Yuba County OKs medical pot law; lawsuit possible
Medical marijuana growers in Yuba County now have 30 days to get straight, in a manner of speaking, with a newly passed ordinance stipulating when such grows are deemed a public nuisance.
Despite the ordinance passing the Board of Supervisors on a 5-0 vote on Tuesday, the fact two of the first three speakers on the topic were attorneys, suggested the matter will move next to a courtroom.
"I think it's flawed, it's poorly written and it's unconstitutional," said Jeffrey Lake, a San Diego attorney who specializes in medical marijuana law and warned the board against adoption. "I would not be surprised at all if a lawsuit is filed after 30 days."
The ordinance, which on its second reading and adoption again drew a packed house of more than 100 people to largely oppose it, will take effect on June 1. Under it, outdoor growing is considered a nuisance if it isn't confined to a defined space relative to the size of the parcel, and kept largely out of sight.
A plethora of speakers in opposition gave various reasons for why it shouldn't proceed, including a woman who said medical marijuana helped her stop abusing prescription drugs, a civil engineer who said a third of his business was with people setting up grow sites and a mother whose son was in Yuba County jail over his grow site in Linda.
"I was a doctor shopper, and when I got off those pills and onto medical marijuana, I stopped doctor shopping," said Kathie Thelen. "Your limits are not consistent with my needs."

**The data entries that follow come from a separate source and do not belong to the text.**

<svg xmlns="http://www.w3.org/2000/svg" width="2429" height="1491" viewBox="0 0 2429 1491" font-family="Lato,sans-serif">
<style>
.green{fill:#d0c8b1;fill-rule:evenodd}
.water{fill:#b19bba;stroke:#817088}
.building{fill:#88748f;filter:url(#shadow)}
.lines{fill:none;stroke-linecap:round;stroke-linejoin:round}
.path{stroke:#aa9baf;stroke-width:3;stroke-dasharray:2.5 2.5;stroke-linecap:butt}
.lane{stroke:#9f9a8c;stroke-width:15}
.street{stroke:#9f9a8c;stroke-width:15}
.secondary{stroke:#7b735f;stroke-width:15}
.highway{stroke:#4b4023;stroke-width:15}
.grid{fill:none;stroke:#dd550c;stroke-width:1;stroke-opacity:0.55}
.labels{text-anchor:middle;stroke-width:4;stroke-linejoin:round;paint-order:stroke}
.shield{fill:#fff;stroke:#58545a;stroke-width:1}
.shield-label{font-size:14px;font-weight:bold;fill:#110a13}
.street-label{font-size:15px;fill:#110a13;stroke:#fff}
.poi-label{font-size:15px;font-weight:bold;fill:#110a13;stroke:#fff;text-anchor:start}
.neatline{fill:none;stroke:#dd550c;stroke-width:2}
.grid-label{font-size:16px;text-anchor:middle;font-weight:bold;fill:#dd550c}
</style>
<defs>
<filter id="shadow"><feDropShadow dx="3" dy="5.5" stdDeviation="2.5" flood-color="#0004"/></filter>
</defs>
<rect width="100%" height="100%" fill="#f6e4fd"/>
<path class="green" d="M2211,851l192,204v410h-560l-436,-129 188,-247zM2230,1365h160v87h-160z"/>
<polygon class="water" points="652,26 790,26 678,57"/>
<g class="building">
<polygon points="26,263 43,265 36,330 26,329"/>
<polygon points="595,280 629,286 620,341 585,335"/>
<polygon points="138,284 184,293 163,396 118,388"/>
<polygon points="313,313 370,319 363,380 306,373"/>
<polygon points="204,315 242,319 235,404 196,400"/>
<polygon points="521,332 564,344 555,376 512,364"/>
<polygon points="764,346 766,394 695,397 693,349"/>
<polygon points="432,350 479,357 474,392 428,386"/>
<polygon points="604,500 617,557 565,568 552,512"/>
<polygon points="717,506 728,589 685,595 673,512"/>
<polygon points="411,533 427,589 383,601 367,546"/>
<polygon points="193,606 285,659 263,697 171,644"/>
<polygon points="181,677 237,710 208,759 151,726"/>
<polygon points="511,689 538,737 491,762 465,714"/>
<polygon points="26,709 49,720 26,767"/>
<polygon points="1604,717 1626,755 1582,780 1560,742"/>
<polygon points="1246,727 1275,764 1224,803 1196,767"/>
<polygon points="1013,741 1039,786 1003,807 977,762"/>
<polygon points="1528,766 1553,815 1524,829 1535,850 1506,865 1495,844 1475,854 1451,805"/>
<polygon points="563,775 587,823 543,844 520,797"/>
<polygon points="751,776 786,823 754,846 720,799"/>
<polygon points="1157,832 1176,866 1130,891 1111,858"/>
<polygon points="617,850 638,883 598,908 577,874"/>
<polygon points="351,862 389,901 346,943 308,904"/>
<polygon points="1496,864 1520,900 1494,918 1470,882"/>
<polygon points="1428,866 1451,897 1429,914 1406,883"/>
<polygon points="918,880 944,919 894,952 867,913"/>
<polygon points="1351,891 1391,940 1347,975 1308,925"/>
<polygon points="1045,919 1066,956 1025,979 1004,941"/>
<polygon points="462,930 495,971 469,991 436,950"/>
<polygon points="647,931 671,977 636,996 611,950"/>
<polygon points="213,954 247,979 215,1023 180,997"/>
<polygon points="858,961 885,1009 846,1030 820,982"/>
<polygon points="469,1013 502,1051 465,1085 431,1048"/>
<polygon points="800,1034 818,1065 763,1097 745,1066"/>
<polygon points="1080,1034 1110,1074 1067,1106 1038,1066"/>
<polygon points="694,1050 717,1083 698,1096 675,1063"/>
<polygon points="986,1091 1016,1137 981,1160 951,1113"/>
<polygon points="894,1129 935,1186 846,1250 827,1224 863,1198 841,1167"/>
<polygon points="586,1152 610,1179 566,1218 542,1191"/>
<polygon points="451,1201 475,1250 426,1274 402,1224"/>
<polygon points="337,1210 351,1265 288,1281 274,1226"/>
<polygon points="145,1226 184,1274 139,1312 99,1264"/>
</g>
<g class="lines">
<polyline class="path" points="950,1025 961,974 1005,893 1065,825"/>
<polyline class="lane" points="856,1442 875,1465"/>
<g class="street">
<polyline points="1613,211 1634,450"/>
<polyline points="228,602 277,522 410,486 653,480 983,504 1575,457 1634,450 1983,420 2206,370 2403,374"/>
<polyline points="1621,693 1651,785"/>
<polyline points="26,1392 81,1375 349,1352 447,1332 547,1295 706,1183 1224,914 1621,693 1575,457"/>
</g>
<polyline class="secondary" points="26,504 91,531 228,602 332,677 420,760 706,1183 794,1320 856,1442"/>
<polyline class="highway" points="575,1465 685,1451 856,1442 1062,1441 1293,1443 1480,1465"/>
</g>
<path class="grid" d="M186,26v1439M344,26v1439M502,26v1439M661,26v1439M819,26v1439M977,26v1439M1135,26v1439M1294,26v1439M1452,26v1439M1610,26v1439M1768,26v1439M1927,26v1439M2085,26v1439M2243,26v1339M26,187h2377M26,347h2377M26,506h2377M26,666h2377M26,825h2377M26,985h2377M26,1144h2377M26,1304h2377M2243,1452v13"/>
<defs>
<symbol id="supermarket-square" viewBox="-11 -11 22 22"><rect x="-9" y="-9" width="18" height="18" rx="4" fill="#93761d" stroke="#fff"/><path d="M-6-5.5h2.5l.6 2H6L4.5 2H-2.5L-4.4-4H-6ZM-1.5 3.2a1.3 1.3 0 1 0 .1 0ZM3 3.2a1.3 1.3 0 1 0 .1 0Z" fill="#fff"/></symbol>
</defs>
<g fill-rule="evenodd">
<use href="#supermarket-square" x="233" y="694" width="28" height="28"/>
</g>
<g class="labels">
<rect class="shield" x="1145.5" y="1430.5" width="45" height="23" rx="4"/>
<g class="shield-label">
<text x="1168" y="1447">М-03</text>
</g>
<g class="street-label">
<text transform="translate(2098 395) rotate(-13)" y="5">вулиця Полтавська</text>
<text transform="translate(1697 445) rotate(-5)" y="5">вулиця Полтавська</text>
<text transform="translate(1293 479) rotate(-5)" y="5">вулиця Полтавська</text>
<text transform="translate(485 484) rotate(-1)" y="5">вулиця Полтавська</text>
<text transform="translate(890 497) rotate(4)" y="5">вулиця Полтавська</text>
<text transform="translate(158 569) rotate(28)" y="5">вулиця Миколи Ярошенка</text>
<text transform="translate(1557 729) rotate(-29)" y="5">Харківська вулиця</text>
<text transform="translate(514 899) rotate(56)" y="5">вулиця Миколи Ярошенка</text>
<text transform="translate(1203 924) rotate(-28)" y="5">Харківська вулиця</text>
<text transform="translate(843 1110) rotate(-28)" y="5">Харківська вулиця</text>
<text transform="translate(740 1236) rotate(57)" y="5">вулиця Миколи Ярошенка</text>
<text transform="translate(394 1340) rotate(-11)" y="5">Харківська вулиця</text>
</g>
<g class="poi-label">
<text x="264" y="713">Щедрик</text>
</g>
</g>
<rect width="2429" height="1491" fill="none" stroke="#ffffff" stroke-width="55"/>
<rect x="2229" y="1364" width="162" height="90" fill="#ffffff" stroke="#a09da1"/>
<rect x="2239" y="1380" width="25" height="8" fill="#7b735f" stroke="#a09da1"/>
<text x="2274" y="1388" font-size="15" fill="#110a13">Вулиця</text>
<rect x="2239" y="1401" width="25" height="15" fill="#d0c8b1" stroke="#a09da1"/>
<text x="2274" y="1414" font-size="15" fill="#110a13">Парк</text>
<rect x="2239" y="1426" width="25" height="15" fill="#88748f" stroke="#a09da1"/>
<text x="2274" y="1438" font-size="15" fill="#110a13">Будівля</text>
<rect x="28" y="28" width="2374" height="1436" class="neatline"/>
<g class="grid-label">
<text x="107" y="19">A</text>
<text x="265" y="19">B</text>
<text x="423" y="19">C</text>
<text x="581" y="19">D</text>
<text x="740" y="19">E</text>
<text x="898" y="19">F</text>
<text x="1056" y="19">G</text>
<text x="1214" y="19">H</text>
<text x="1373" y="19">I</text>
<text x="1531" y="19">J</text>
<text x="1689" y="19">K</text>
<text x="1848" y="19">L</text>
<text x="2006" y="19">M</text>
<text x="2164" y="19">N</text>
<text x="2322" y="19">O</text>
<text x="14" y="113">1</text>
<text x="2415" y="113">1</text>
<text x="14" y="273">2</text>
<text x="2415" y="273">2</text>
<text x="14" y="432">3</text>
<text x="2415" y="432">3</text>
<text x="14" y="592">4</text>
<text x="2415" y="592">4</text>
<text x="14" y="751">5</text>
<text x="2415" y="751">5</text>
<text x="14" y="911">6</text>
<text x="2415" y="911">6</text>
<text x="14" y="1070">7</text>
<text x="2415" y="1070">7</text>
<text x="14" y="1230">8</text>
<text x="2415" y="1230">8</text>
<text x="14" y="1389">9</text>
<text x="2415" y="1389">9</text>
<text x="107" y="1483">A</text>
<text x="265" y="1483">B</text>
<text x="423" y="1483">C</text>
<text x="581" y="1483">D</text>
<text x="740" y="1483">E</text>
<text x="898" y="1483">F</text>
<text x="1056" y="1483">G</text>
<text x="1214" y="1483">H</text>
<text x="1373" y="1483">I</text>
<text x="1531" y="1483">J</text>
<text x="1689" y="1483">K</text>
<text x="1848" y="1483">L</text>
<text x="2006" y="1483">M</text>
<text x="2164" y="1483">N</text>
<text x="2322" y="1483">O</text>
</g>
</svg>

Perhaps mindful of a slip of paper handed out by the Yuba County Growers Association encouraging civility, the audience was collectively calmer at this hearing compared to one in April, if no less emotional about the issue.
"We can't tell farmers, put the cows away because of manure smells," said Michael McCaulley, a consultant on medical marijuana from Sacramento County. He referred to frequent complaints of marijuana odor that partially led county officials to begin crafting an ordinance. "It's just simple fact."
Supervisor John Nicoletti, who was a member of an ad hoc committee that met with growers to try to write an ordinance they could live with, told the audience they had to look at the bigger picture.
"You can't take that many calls for concern and not address it," he said. The Yuba County Sheriff's Department received more than 200 such complaint calls for marijuana growing last year.
And all five supervisors agreed to continue discussing the issue, also voting unanimously to continue the ad hoc committee through the end of the year.
But the next act may come sooner. County Counsel Angil Morris-Jones, in response to a question from the board, said she felt the ordinance would hold up in court.
"Anyone can sue," she added. "But suing and winning are two different things."
After the vote, though, Lake said he couldn't agree with her conclusion, citing the ordinance's vagueness, incompatibility with state law and unconstitutional provisions as reasons why.
"They were trying to create a law, and they invited no lawyers," he said.